[TASK INPUT]

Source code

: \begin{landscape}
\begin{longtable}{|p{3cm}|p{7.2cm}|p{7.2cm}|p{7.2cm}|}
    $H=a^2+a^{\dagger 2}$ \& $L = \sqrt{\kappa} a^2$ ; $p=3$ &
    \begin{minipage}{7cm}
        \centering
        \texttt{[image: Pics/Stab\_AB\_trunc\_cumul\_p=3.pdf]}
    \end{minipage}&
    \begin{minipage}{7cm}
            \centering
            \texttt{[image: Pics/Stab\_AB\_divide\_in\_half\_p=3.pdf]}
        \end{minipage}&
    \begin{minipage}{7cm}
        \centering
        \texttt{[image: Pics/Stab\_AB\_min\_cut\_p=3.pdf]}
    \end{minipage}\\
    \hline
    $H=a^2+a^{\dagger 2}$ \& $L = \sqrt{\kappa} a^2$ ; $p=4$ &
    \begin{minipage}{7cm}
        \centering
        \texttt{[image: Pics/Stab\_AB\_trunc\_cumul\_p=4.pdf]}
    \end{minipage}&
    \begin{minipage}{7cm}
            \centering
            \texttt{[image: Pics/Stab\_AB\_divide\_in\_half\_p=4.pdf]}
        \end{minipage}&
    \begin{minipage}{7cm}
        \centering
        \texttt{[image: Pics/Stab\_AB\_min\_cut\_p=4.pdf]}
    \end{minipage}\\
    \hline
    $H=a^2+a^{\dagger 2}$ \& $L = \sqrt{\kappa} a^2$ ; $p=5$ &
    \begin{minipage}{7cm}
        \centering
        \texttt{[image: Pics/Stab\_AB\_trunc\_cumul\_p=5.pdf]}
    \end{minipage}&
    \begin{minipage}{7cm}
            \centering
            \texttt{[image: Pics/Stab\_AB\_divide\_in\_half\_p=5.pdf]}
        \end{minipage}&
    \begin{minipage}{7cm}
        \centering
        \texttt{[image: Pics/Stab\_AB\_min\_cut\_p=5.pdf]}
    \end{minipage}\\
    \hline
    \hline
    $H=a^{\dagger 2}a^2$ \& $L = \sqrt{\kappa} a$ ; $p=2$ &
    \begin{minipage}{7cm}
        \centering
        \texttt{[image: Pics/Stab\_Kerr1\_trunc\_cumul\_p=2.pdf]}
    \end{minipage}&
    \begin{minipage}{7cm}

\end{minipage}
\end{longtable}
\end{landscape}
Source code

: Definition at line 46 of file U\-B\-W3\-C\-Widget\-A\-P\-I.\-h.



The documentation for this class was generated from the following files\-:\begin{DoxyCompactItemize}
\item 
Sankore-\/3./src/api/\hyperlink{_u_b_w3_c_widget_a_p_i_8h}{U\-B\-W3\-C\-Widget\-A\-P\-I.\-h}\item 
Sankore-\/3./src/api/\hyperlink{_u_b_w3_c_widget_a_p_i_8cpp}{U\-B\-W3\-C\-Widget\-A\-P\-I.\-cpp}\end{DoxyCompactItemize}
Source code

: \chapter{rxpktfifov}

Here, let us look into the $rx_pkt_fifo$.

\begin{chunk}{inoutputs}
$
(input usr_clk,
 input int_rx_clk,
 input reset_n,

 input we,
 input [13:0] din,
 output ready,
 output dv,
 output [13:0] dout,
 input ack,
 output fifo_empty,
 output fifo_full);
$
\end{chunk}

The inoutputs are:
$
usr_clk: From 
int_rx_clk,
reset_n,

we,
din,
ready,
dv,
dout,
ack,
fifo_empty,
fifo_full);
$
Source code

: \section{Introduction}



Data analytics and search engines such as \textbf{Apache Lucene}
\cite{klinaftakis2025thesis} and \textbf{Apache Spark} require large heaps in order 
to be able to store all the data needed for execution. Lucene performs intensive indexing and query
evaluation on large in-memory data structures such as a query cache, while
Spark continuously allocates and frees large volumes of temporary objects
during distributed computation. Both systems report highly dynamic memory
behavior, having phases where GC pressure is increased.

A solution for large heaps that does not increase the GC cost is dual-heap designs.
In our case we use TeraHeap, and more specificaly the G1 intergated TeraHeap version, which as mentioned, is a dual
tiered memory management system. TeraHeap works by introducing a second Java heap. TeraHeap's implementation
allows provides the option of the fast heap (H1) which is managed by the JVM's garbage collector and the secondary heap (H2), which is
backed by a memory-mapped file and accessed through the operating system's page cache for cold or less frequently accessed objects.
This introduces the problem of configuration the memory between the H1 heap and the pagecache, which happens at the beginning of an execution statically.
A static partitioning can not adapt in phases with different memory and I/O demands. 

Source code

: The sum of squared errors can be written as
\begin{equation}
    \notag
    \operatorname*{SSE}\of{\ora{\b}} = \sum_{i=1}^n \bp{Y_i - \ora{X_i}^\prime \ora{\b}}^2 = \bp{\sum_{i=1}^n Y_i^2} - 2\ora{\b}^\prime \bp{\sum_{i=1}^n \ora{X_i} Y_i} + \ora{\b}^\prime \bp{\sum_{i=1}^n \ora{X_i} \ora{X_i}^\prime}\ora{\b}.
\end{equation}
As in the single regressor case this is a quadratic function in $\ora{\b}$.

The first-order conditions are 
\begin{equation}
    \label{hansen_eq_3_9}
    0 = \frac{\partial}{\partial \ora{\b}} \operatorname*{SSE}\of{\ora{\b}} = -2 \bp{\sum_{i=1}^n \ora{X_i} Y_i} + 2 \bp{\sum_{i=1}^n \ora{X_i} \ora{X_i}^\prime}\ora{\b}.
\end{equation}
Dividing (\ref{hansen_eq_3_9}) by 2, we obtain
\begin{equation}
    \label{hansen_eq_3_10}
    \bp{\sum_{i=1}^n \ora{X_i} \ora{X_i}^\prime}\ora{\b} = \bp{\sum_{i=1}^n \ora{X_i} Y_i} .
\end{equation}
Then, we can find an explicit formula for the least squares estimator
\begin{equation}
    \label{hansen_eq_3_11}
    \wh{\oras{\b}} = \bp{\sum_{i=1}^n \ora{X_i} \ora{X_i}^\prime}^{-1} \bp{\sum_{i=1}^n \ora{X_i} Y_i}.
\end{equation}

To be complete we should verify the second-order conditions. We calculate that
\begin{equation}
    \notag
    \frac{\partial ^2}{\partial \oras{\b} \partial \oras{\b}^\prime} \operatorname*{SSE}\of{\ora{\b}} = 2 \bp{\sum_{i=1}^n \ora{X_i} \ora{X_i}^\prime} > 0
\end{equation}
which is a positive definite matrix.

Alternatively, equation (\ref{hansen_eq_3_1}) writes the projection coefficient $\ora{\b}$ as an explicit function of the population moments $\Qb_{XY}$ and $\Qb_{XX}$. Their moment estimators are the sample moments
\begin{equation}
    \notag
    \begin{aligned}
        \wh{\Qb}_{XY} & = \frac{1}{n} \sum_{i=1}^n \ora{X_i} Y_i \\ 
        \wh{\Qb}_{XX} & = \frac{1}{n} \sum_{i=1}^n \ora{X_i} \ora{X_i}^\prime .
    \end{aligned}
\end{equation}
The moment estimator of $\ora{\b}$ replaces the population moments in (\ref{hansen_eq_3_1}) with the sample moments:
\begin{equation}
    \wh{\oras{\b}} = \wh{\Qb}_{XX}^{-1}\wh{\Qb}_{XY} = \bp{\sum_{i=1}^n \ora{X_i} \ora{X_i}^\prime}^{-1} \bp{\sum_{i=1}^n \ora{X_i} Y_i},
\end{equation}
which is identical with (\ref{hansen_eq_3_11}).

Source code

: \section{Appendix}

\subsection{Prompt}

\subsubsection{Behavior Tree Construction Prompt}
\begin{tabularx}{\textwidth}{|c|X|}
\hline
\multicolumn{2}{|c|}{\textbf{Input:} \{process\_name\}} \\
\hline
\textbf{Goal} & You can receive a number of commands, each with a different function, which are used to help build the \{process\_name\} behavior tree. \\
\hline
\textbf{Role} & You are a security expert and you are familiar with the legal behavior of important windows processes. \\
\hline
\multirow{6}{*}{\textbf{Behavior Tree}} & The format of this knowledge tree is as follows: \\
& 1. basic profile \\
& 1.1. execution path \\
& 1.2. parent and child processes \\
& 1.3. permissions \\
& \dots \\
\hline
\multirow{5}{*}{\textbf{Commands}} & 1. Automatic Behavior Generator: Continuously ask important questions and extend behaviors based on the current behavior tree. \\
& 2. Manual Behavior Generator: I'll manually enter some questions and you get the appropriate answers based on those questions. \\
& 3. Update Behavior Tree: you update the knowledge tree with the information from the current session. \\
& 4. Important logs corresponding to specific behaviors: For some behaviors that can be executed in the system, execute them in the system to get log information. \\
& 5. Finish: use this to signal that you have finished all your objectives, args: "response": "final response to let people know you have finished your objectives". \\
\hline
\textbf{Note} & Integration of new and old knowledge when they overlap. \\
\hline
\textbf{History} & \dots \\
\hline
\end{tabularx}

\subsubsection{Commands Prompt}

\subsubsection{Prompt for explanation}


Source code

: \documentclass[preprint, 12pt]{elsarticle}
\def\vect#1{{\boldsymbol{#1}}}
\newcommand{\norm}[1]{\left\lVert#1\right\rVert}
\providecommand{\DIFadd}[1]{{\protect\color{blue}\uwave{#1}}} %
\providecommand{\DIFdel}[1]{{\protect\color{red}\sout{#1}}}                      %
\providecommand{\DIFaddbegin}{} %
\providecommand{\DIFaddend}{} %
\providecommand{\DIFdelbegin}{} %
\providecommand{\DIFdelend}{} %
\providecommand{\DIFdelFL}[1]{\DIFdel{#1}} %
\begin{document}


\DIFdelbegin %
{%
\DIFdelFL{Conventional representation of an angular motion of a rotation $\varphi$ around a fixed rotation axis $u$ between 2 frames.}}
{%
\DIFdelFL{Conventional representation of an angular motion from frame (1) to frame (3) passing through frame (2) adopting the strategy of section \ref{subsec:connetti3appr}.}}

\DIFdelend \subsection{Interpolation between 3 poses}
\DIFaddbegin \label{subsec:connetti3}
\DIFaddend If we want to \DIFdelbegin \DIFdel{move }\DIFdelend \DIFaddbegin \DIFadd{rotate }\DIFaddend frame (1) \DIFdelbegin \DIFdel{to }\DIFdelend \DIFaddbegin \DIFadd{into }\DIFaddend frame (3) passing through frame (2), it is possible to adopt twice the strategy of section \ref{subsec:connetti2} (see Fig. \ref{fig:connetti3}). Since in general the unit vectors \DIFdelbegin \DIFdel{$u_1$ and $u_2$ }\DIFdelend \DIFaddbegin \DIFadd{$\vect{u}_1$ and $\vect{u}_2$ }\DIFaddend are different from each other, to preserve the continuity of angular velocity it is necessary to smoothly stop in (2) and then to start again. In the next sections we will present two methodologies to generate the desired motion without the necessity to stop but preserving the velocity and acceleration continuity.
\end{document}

[/TASK INPUT]

DIRECTIONS: Look through the listing and return each line containing the word "DIFaddbegin".

EXERCISE ANSWER:
\providecommand{\DIFaddbegin}{} %
\DIFaddbegin \label{subsec:connetti3}
\DIFaddend If we want to \DIFdelbegin \DIFdel{move }\DIFdelend \DIFaddbegin \DIFadd{rotate }\DIFaddend frame (1) \DIFdelbegin \DIFdel{to }\DIFdelend \DIFaddbegin \DIFadd{into }\DIFaddend frame (3) passing through frame (2), it is possible to adopt twice the strategy of section \ref{subsec:connetti2} (see Fig. \ref{fig:connetti3}). Since in general the unit vectors \DIFdelbegin \DIFdel{$u_1$ and $u_2$ }\DIFdelend \DIFaddbegin \DIFadd{$\vect{u}_1$ and $\vect{u}_2$ }\DIFaddend are different from each other, to preserve the continuity of angular velocity it is necessary to smoothly stop in (2) and then to start again. In the next sections we will present two methodologies to generate the desired motion without the necessity to stop but preserving the velocity and acceleration continuity.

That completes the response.